(Extract Opens)
Author Topic: array of pointers to different types C  (Read 2074 times)

0 Members and 1 Guest are viewing this topic.

Offline IanB

  • Super Contributor
  • ***
  • Posts: 11891
  • Country: us
Re: array of pointers to different types C
« Reply #25 on: December 06, 2023, 04:14:37 pm »
It's an infamous source of subtle and difficult bugs. You may get what you want for a while if the compiler doesn't perform such optimizations or doesn't notice the opportunity for optimization (for example, due to the code being spread across multiple functions or files) but it's a ticking time bomb waiting for a sufficiently advanced complier to set it off. And compilers optimizations are only getting more complex and aggressive with time, not less.

GCC has the -fno-strict-aliasing mode which I believe is supposed to make such code work correctly (i.e. as expected by a sane person, not a language lawyer). I have never tried it, though, preferring to rewrite unsafe aliasing when I see it.

This is a really unfortunate state of affairs.

I have been out of touch with C for over 20 years, and it appears things have been changing over the decades.

K&R conceived of C as a low-level programming language, to be used as an alternative to assembly language. As such, it should/would be hardware-oriented and close to the metal, as you would need when working with microcontrollers. If a high-level general purpose programming language is needed, then C++ is available.
(Extract Closes)
**Tasks to carry out:**
1. List every programming language named in the forum thread.
2. According to the forum thread, which GCC mode is supposed to make code with unsafe aliasing work as expected?
3. Reproduce the stretch of the forum thread from "Offline IanB" through "time, not less.".
(Data provided Opens)
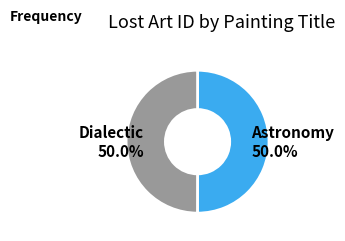

The Astronomy slice represents 50% of the pie. True or false?

True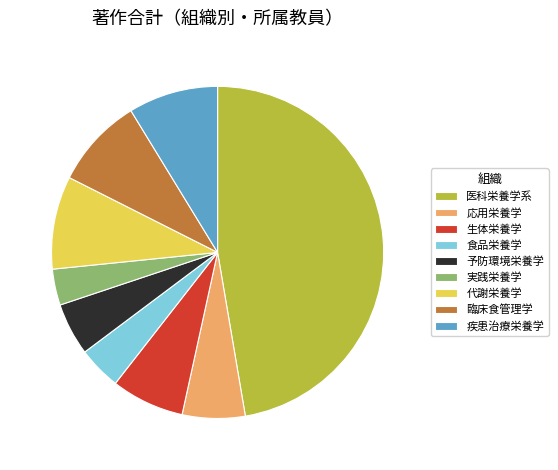

Do 医科栄養学系 and 疾患治療栄養学 together represent more than half of the pie?

Yes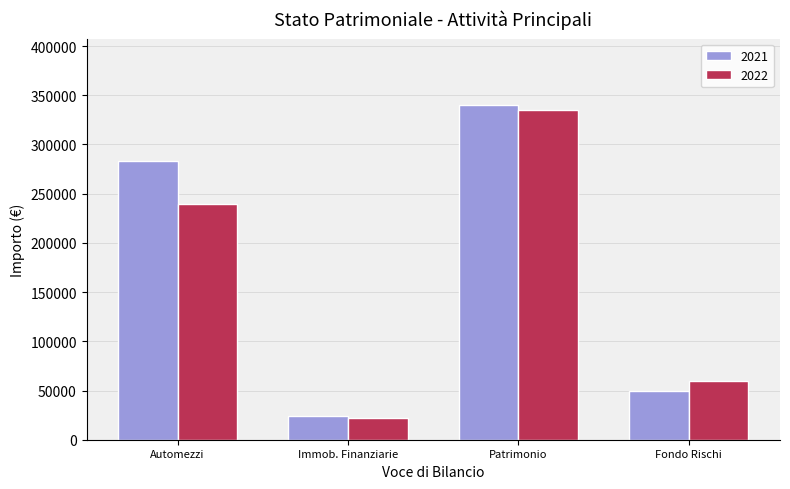

Count the number of categories in the chart.

4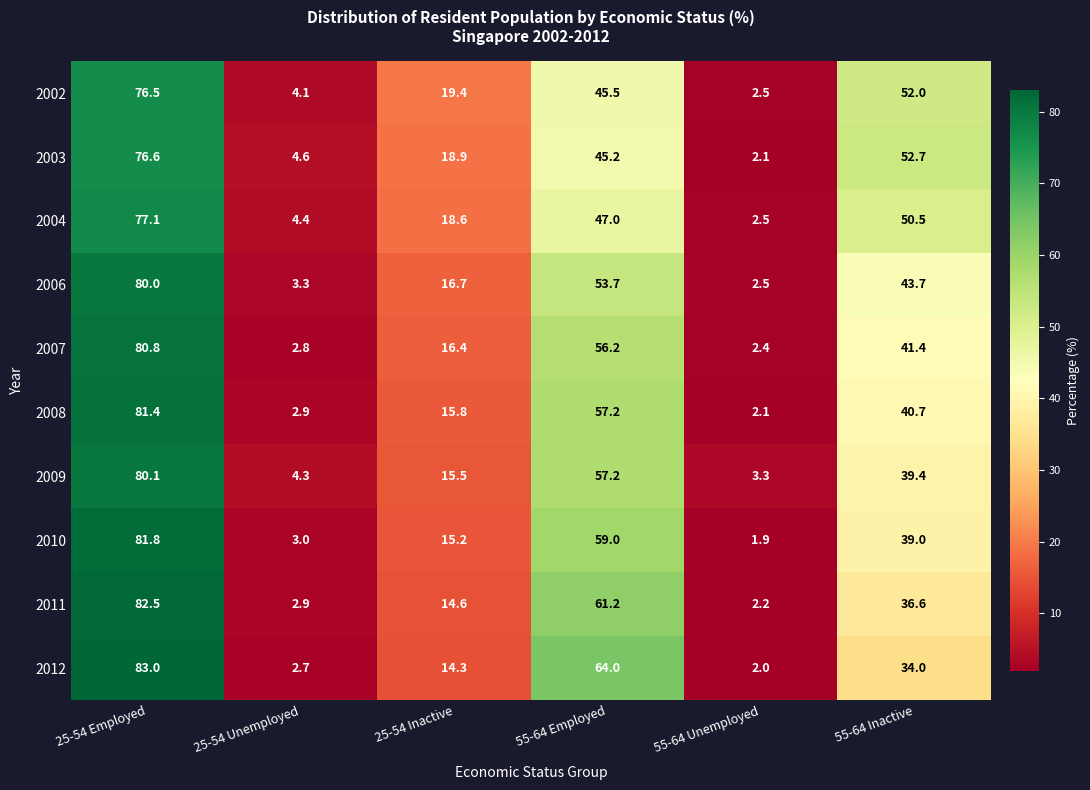

What is the total value across all series at 25-54 Unemployed?

35.0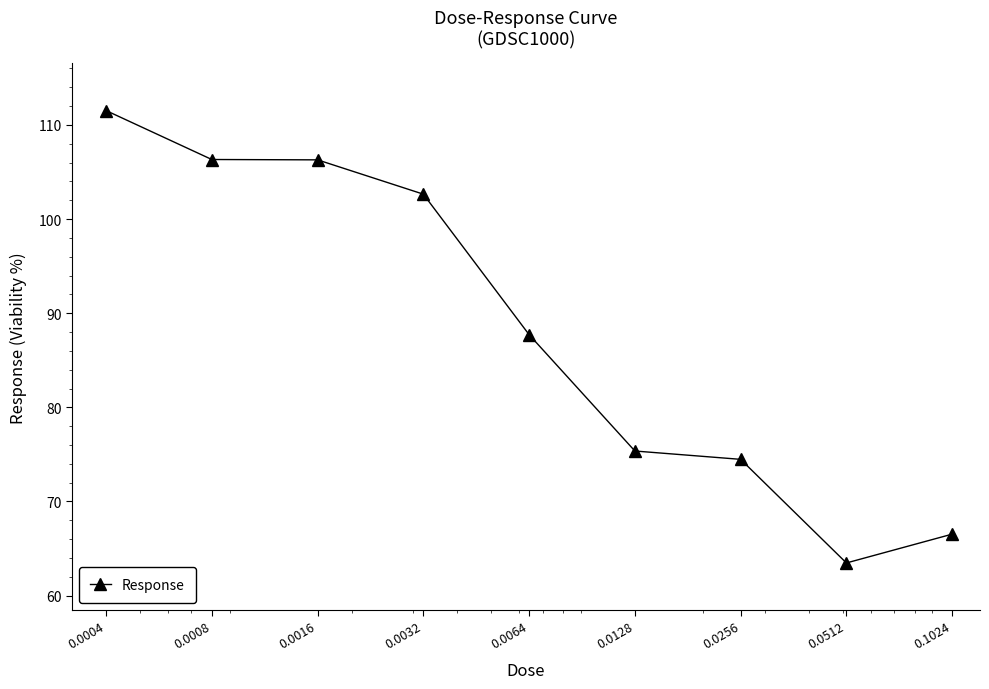

Reading right to left, transcribe all the data shown in this chart.

66.5	63.5	74.5	75.4	87.7	102.6	106.3	106.3	111.5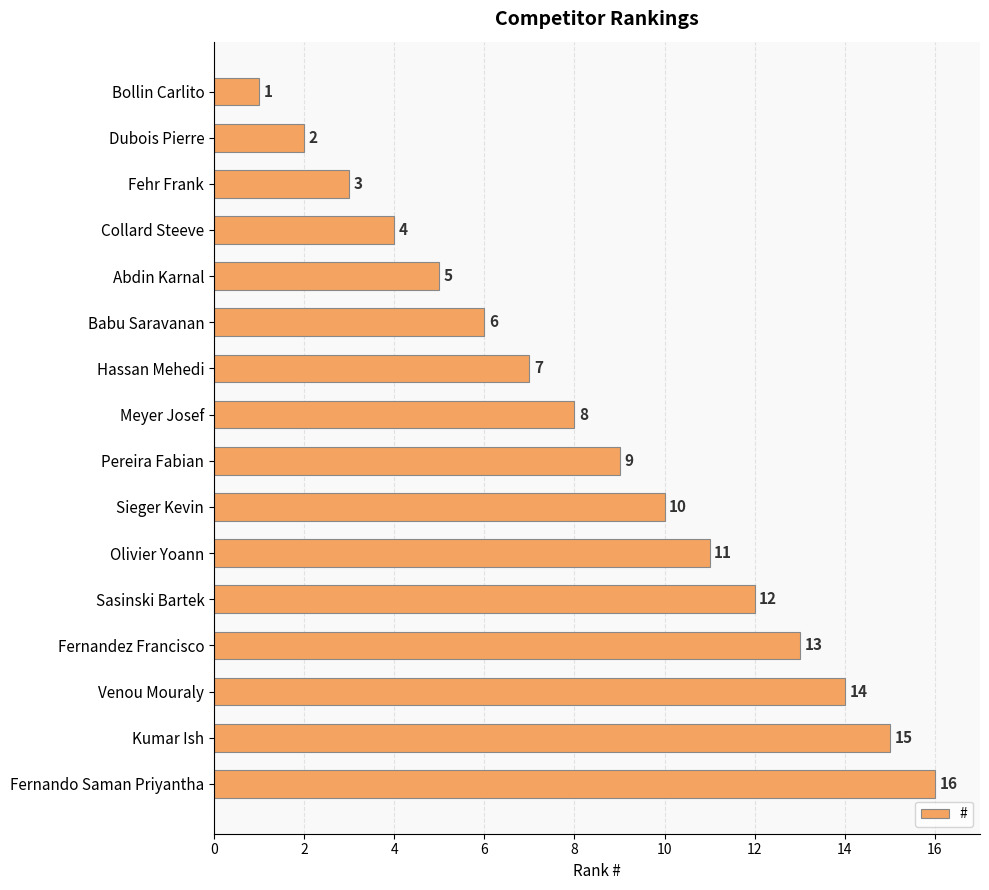

Does the chart contain stacked bars?

No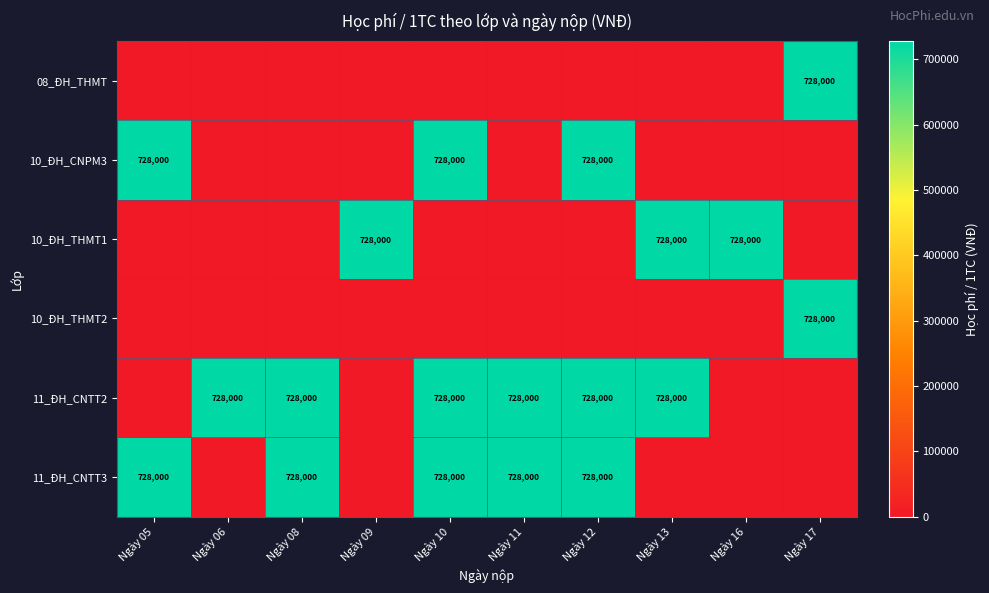

The 11_ĐH_CNTT3 series shows 444707 at Ngày 08. True or false?

False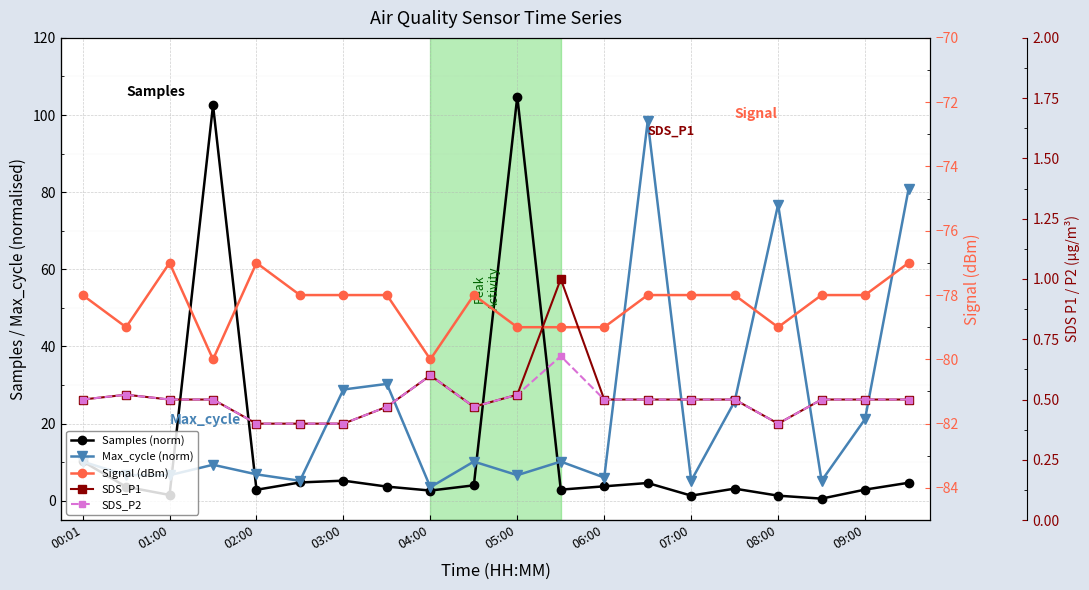

Reading left to right, extract all data points from this chart.

Samples (norm): 10.2	3.6	1.5	102.5	2.9	4.8	5.2	3.7	2.7	4.0	104.8	2.9	3.8	4.6	1.3	3.2	1.3	0.6	2.9	4.7
Max_cycle (norm): 10.2	6.6	6.6	9.3	6.8	5.2	28.8	30.3	3.5	10.2	6.6	10.2	6.0	98.4	5.2	25.7	76.8	5.2	21.2	80.7
Signal (dBm): -78.0	-79.0	-77.0	-80.0	-77.0	-78.0	-78.0	-78.0	-80.0	-78.0	-79.0	-79.0	-79.0	-78.0	-78.0	-78.0	-79.0	-78.0	-78.0	-77.0
SDS_P1: 0.5	0.5	0.5	0.5	0.4	0.4	0.4	0.5	0.6	0.5	0.5	1.0	0.5	0.5	0.5	0.5	0.4	0.5	0.5	0.5
SDS_P2: 0.5	0.5	0.5	0.5	0.4	0.4	0.4	0.5	0.6	0.5	0.5	0.7	0.5	0.5	0.5	0.5	0.4	0.5	0.5	0.5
(Data provided Closes)
**Answers for this exercise:**
1. C, C++, assembly language

2. The -fno-strict-aliasing mode.

3.
Offline IanB

  • Super Contributor
  • ***
  • Posts: 11891
  • Country: us
Re: array of pointers to different types C
« Reply #25 on: December 06, 2023, 04:14:37 pm »
It's an infamous source of subtle and difficult bugs. You may get what you want for a while if the compiler doesn't perform such optimizations or doesn't notice the opportunity for optimization (for example, due to the code being spread across multiple functions or files) but it's a ticking time bomb waiting for a sufficiently advanced complier to set it off. And compilers optimizations are only getting more complex and aggressive with time, not less.